The leader of Students for Fair Admissions and the architect of the case against Harvard is Edward Blum, a longtime crusader against affirmative action who has recruited plaintiffs, hired sympathetic lawyers and raised millions of dollars from conservative groups to challenge voting rights laws and affirmative action policies, often successfully. …

In its letter to the judge, Harvard said that it had an obligation to protect the identities of applicants, who take it on faith that their applications will remain private.

That was my impression about my submissions to the IRS and Census as well, but now Raj Chetty has access to much of my data. Why not have the judge hire one of Chetty’s assistants to process the Harvard data? (Admittedly, Chetty’s minions would probably not want to take a job that mighty Harvard U. would look askance upon. Unlike, say, taxpayers, Harvard is unlikely to forgive and forget such impudence.)
… The documents also include deposition testimony concerning the procedures Harvard used to evaluate applications; internal correspondence among admissions officers about applicants’ qualities; and statements by admissions officers about why they liked some applicants better than others.
As far as I can tell, the main reason most admissions staffers at most colleges like particular applicants is because they remind them of them. As Richard Armour said, the Admissions Department is in charge of admitting the universities mistakes, and a fair fraction of those mistakes can’t get better jobs after they graduate than working for the Admissions Department. The pay is lousy and they are basically traveling salesmen nine months of the year. But they get compensated with the power to bestow favors upon young people who remind them of themselves at that age. (The 2013 Tina Fey comedy Admission is a pretty accurate, if excessively mild, portrayal.)

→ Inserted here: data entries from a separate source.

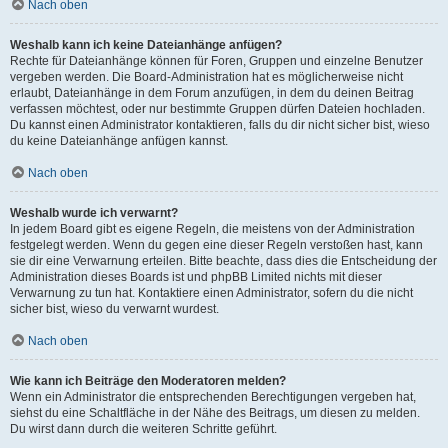
Nach oben
Weshalb kann ich keine Dateianhänge anfügen?
Rechte für Dateianhänge können für Foren, Gruppen und einzelne Benutzer
vergeben werden. Die Board-Administration hat es möglicherweise nicht
erlaubt, Dateianhänge in dem Forum anzufügen, in dem du deinen Beitrag
verfassen möchtest, oder nur bestimmte Gruppen dürfen Dateien hochladen.
Du kannst einen Administrator kontaktieren, falls du dir nicht sicher bist, wieso
du keine Dateianhänge anfügen kannst.
Nach oben
Weshalb wurde ich verwarnt?
In jedem Board gibt es eigene Regeln, die meistens von der Administration
festgelegt werden. Wenn du gegen eine dieser Regeln verstoßen hast, kann
sie dir eine Verwarnung erteilen. Bitte beachte, dass dies die Entscheidung der
Administration dieses Boards ist und phpBB Limited nichts mit dieser
Verwarnung zu tun hat. Kontaktiere einen Administrator, sofern du die nicht
sicher bist, wieso du verwarnt wurdest.
Nach oben
Wie kann ich Beiträge den Moderatoren melden?
Wenn ein Administrator die entsprechenden Berechtigungen vergeben hat,
siehst du eine Schaltfläche in der Nähe des Beitrags, um diesen zu melden.
Du wirst dann durch die weiteren Schritte geführt.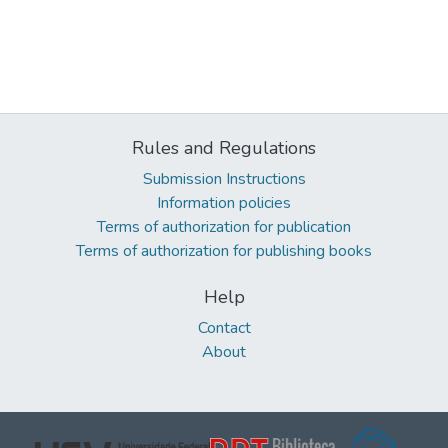
Rules and Regulations
Submission Instructions
Information policies
Terms of authorization for publication
Terms of authorization for publishing books
Help
Contact
About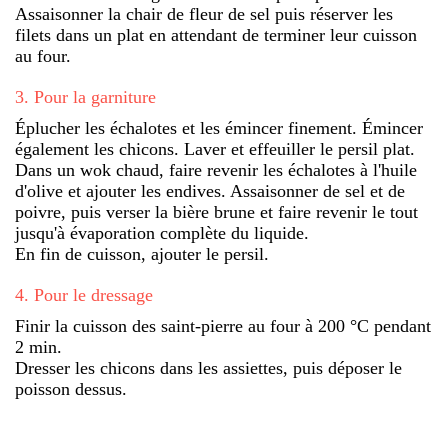
Assaisonner la chair de fleur de sel puis réserver les
filets dans un plat en attendant de terminer leur cuisson
au four.
3
.
Pour la garniture
Éplucher les échalotes et les émincer finement. Émincer
également les chicons. Laver et effeuiller le persil plat.
Dans un wok chaud, faire revenir les échalotes à l'huile
d'olive et ajouter les endives. Assaisonner de sel et de
poivre, puis verser la bière brune et faire revenir le tout
jusqu'à évaporation complète du liquide.
En fin de cuisson, ajouter le persil.
4
.
Pour le dressage
Finir la cuisson des saint-pierre au four à 200 °C pendant
2 min.
Dresser les chicons dans les assiettes, puis déposer le
poisson dessus.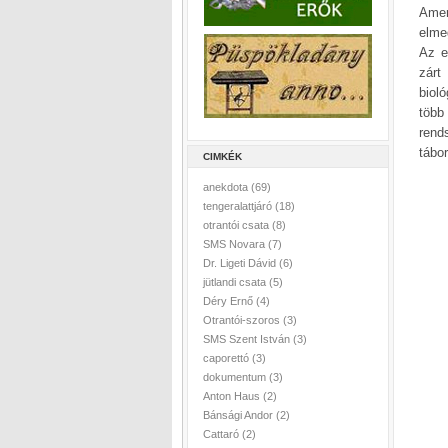
Amer
elme
Az e
zárt
biol
több
rend
tábo
CIMKÉK
anekdota
(69)
tengeralattjáró
(18)
otrantói csata
(8)
SMS Novara
(7)
Dr. Ligeti Dávid
(6)
jütlandi csata
(5)
Déry Ernő
(4)
Otrantói-szoros
(3)
SMS Szent István
(3)
caporettó
(3)
dokumentum
(3)
Anton Haus
(2)
Bánsági Andor
(2)
Cattaró
(2)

On the other hand, somewhere up the pyramid, there’s usually somebody who actually understands things. I used to go to various events for high school parents with various colleges’ admissions staffers. They were pretty lame, except for one time I got assigned to a group led by the guy who actually ran admissions at a highly successful college. Listening to him was radically different than listening to the kind of people who work for him.

At the top colleges, there really is an Inner Party who understand interesting facts that the Inner Party knows they need to know, like which kind of applicants are more likely to write six-figure checks to the development fund 40 years from now.

My guess might be that when Larry Summers was president of Harvard, he and the head of his Admissions Department had a discussion about what to do about the immense number of applications Harvard receives from Asian kids with very high test scores and GPAs.

Back around 1922, Harvard president A. Lawrence Lowell explained by analogy why he was imposing a maximum quota on the soaring number of Jewish admittees to Harvard:

“The summer hotel that is ruined by admitting Jews meets its fate, not because the Jews it admits are of bad character, but because they drive away the Gentiles, and then after the Gentiles have left, they leave also.”
Similarly, Larry Summers seems like the kind of Inner Party member who is smart enough to understand that if Harvard were to let in all of the Asians who qualified to get in, it would become like Yogi Berra’s ex-favorite restaurant: it would get so popular that nobody goes there anymore. Turning Harvard into UC Irvine with lousy weather won’t make even Asian applicants all that happy in the long run.

But did that kind of insight ever get put down in an email?

The plaintiffs’ confidence sounds like they may have found a smoking gun email.

On the other hand, over the last 382 years, few have gotten rich betting against Harvard. The general lesson of history is that in the end Harvard usually gets, whether from judges, politicians, the press or the public, what Harvard wants.